Your reply must consist of the data below, reproduced character for character.
***** RECORDS SHOWN
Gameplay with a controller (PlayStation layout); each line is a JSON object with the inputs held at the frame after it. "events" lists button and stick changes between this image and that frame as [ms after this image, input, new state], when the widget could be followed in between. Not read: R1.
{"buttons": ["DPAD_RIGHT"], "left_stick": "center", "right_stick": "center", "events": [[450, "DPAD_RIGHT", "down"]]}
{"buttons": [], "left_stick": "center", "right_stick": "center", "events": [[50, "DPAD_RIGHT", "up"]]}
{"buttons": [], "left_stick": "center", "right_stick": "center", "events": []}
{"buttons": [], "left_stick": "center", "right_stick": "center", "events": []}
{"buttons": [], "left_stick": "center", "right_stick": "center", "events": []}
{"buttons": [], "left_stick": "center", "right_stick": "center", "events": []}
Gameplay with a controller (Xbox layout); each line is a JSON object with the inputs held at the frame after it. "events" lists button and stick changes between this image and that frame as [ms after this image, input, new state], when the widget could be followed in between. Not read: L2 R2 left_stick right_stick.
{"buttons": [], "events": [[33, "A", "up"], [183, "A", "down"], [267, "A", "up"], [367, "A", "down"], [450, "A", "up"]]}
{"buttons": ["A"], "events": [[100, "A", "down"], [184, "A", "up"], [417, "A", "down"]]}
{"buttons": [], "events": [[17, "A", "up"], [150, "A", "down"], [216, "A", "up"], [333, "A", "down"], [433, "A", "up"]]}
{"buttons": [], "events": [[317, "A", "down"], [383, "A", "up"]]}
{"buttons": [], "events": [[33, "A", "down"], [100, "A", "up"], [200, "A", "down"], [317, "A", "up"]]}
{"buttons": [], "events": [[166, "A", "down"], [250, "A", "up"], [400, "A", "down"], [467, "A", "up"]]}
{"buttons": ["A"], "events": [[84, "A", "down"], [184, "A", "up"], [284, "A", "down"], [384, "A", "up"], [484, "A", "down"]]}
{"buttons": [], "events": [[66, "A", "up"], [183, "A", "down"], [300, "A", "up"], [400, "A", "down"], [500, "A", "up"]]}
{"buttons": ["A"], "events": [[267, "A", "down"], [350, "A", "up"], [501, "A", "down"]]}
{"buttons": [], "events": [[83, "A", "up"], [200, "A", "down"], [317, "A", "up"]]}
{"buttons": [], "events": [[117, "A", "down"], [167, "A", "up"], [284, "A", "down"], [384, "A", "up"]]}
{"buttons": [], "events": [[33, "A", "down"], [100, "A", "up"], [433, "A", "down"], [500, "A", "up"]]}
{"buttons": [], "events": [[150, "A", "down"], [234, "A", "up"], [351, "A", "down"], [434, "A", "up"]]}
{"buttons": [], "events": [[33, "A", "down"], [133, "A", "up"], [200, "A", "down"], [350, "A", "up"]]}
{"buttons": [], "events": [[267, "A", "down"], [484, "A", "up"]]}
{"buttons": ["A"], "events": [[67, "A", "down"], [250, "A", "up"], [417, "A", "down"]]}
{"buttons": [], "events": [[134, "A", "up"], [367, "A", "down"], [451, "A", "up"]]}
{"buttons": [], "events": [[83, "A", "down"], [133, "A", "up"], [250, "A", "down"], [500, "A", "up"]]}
**********
SOLUTION TO THIS PROBLEM:
Gameplay with a controller (PlayStation layout); each line is a JSON object with the inputs held at the frame after it. "events" lists button and stick changes between this image and that frame as [ms after this image, input, new state], when the widget could be followed in between. Not read: R1.
{"buttons": ["DPAD_RIGHT"], "left_stick": "center", "right_stick": "center", "events": [[450, "DPAD_RIGHT", "down"]]}
{"buttons": [], "left_stick": "center", "right_stick": "center", "events": [[50, "DPAD_RIGHT", "up"]]}
{"buttons": [], "left_stick": "center", "right_stick": "center", "events": []}
{"buttons": [], "left_stick": "center", "right_stick": "center", "events": []}
{"buttons": [], "left_stick": "center", "right_stick": "center", "events": []}
{"buttons": [], "left_stick": "center", "right_stick": "center", "events": []}
Gameplay with a controller (Xbox layout); each line is a JSON object with the inputs held at the frame after it. "events" lists button and stick changes between this image and that frame as [ms after this image, input, new state], when the widget could be followed in between. Not read: L2 R2 left_stick right_stick.
{"buttons": [], "events": [[33, "A", "up"], [183, "A", "down"], [267, "A", "up"], [367, "A", "down"], [450, "A", "up"]]}
{"buttons": ["A"], "events": [[100, "A", "down"], [184, "A", "up"], [417, "A", "down"]]}
{"buttons": [], "events": [[17, "A", "up"], [150, "A", "down"], [216, "A", "up"], [333, "A", "down"], [433, "A", "up"]]}
{"buttons": [], "events": [[317, "A", "down"], [383, "A", "up"]]}
{"buttons": [], "events": [[33, "A", "down"], [100, "A", "up"], [200, "A", "down"], [317, "A", "up"]]}
{"buttons": [], "events": [[166, "A", "down"], [250, "A", "up"], [400, "A", "down"], [467, "A", "up"]]}
{"buttons": ["A"], "events": [[84, "A", "down"], [184, "A", "up"], [284, "A", "down"], [384, "A", "up"], [484, "A", "down"]]}
{"buttons": [], "events": [[66, "A", "up"], [183, "A", "down"], [300, "A", "up"], [400, "A", "down"], [500, "A", "up"]]}
{"buttons": ["A"], "events": [[267, "A", "down"], [350, "A", "up"], [501, "A", "down"]]}
{"buttons": [], "events": [[83, "A", "up"], [200, "A", "down"], [317, "A", "up"]]}
{"buttons": [], "events": [[117, "A", "down"], [167, "A", "up"], [284, "A", "down"], [384, "A", "up"]]}
{"buttons": [], "events": [[33, "A", "down"], [100, "A", "up"], [433, "A", "down"], [500, "A", "up"]]}
{"buttons": [], "events": [[150, "A", "down"], [234, "A", "up"], [351, "A", "down"], [434, "A", "up"]]}
{"buttons": [], "events": [[33, "A", "down"], [133, "A", "up"], [200, "A", "down"], [350, "A", "up"]]}
{"buttons": [], "events": [[267, "A", "down"], [484, "A", "up"]]}
{"buttons": ["A"], "events": [[67, "A", "down"], [250, "A", "up"], [417, "A", "down"]]}
{"buttons": [], "events": [[134, "A", "up"], [367, "A", "down"], [451, "A", "up"]]}
{"buttons": [], "events": [[83, "A", "down"], [133, "A", "up"], [250, "A", "down"], [500, "A", "up"]]}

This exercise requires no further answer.